Uckermark: Polizei stoppt Drogenfahrer - Trotz Verbot dreist weitergefahren
In der brandenburgischen Uckermark haben Polizeibeamte zwei Autofahrer unter dem Einfluss von Drogen gestoppt. Besonders dreist zeigte sich ein 40-jähriger Mann, der sich trotz ausdrücklichem Fahrverbot kurze Zeit später erneut ans Steuer setzte und erneut kontrolliert wurde. Die Ermittlungen laufen nun auf Hochtouren.
Erster Vorfall in Prenzlauer Siedlungsstraße
Am Sonntag, dem 19. April 2026, stoppten Polizisten während einer routinemäßigen Verkehrskontrolle in der Prenzlauer Siedlungsstraße einen Pkw Dacia. „Der Fahrer wirkte nicht nüchtern. Ein Drogenschnelltest war positiv“, bestätigte die Polizeidirektion Ost in Frankfurt an der Oder. Der 40-Jährige musste daraufhin im Krankenhaus eine Blutprobe abgeben, die den Verdacht wissenschaftlich untermauern soll.
Trotz Verbot erneut ans Steuer
Nach der ersten Kontrolle untersagten die Beamten dem Mann ausdrücklich die Weiterfahrt. Dass er sich kurze Zeit später dennoch wieder ans Steuer setzen würde, hätten sie nicht gedacht, so die Polizei. Eine Streife bemerkte das Fahrzeug jedoch erneut und kontrollierte es abermals. Der Fahrer musste die Autoschlüssel abgeben und sich einer zweiten Blutentnahme im Krankenhaus unterziehen.
Zweiter Fall in Dobberzin
Bereits am Vortag, dem 18. April, hatten Polizisten im Angermünder Ortsteil Dobberzin einen Audi mit Berliner Kennzeichen angehalten. Am Steuer saß ein 38-Jähriger, der nicht nur ohne Fahrerlaubnis unterwegs war, sondern ebenfalls unter Drogeneinfluss stand. „Der Drogenschnelltest fiel positiv aus und erhärtete den Verdacht“, teilte die Polizei mit. Der Mann ist den Behörden bereits wegen ähnlicher Delikte bekannt.

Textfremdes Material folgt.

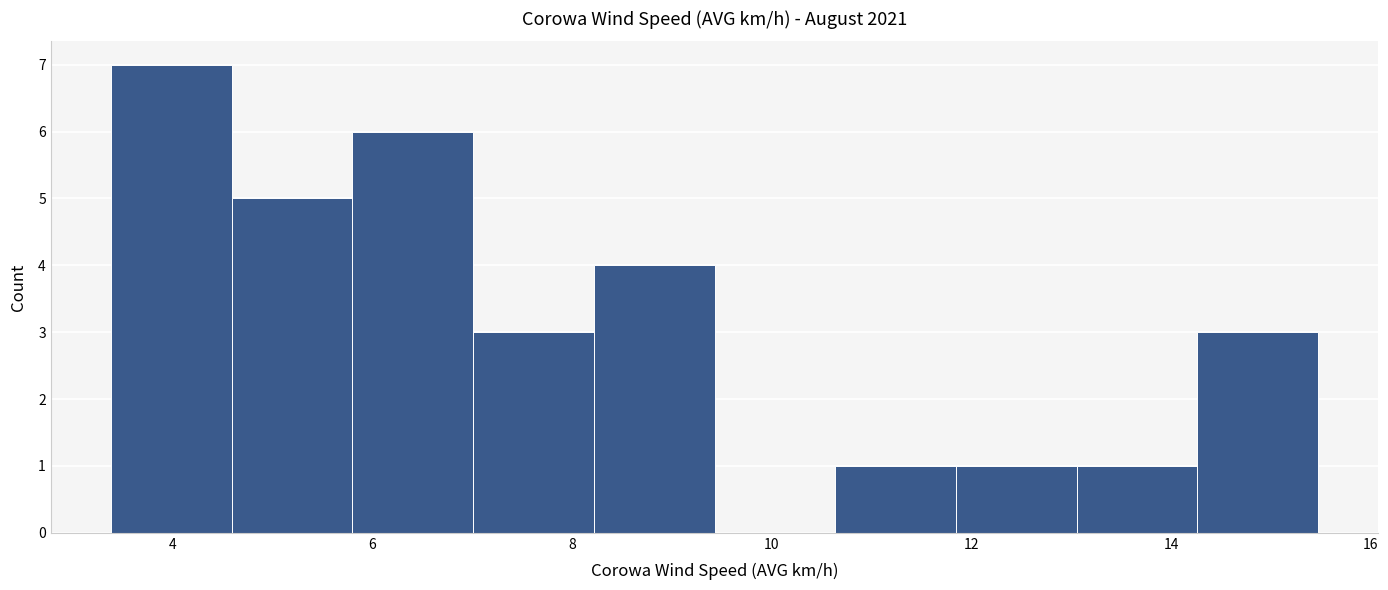

Which range on the x-axis has the tallest bar?

3.4 to 4.6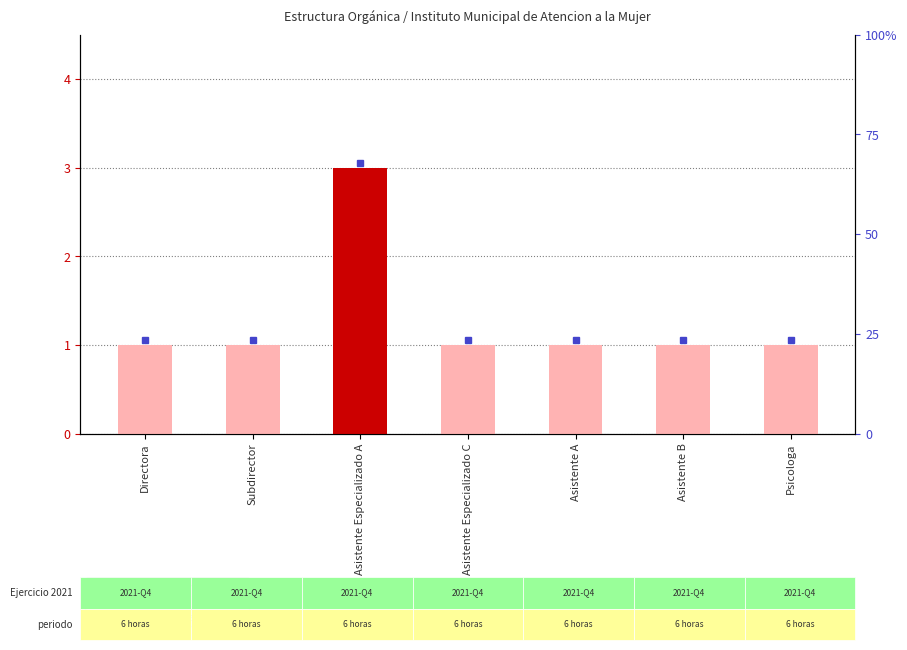

Which label corresponds to the smallest value in the chart?

Directora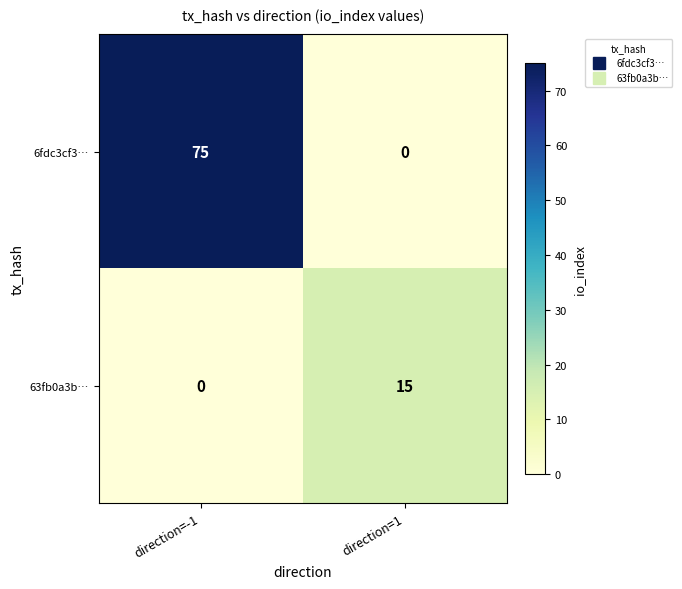

What is the difference between the 63fb0a3b… values at direction=1 and direction=-1?

15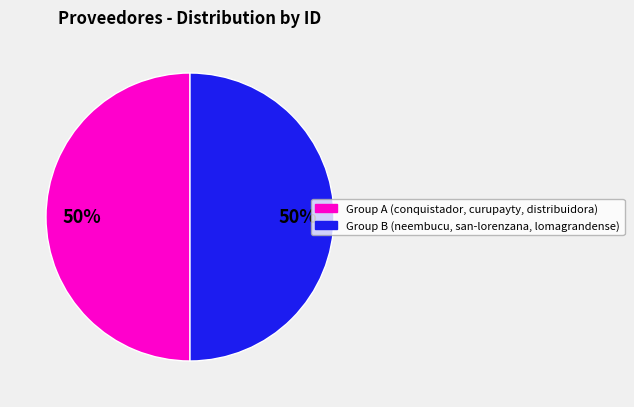

To the nearest percent, what is the average slice percentage?

50%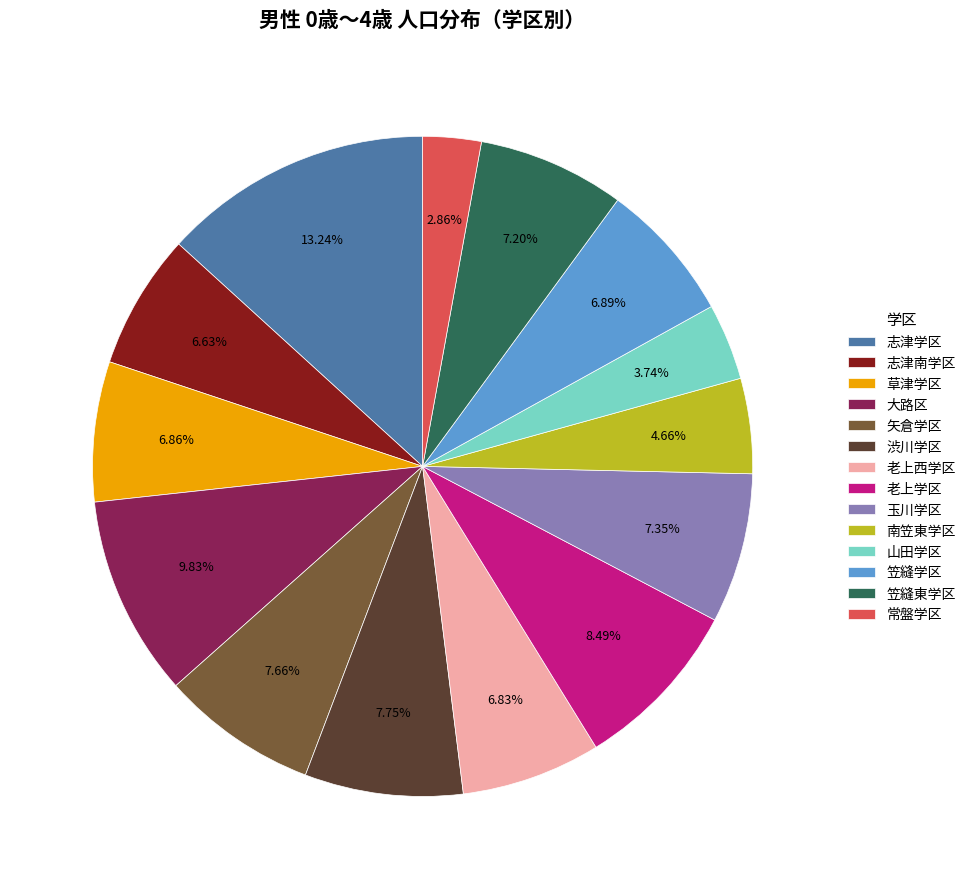

What is the total percentage of 笠縫学区 and 老上学区?

15.4%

Weitere Ermittlungen laufen
In beiden Fällen folgen nun umfangreiche Ermittlungen. Die Auswertung der Blutproben durch forensische Experten und die anschließende Bewertung durch die Zentrale Bußgeldstelle sollen klären, welche rechtlichen Schritte eingeleitet werden. Entscheidend wird die genaue Analyse der Blutwerte sein, betonte die Polizeidirektion. Beide Fahrer mussten ihre Fahrt unterbrechen und alternative Transportmöglichkeiten suchen.
Polizei warnt vor Drogen am Steuer
Die Polizei nutzt solche Fälle, um erneut vor den Gefahren von Drogen am Steuer zu warnen. Mit speziellen Drogenschnelltests können Beamte vor Ort erste Hinweise auf Substanzkonsum erhalten, die dann durch Blutproben im Labor bestätigt werden müssen. Die rechtlichen Konsequenzen für solche Verstöße können schwerwiegend sein und reichen von hohen Geldstrafen bis hin zum Entzug der Fahrerlaubnis.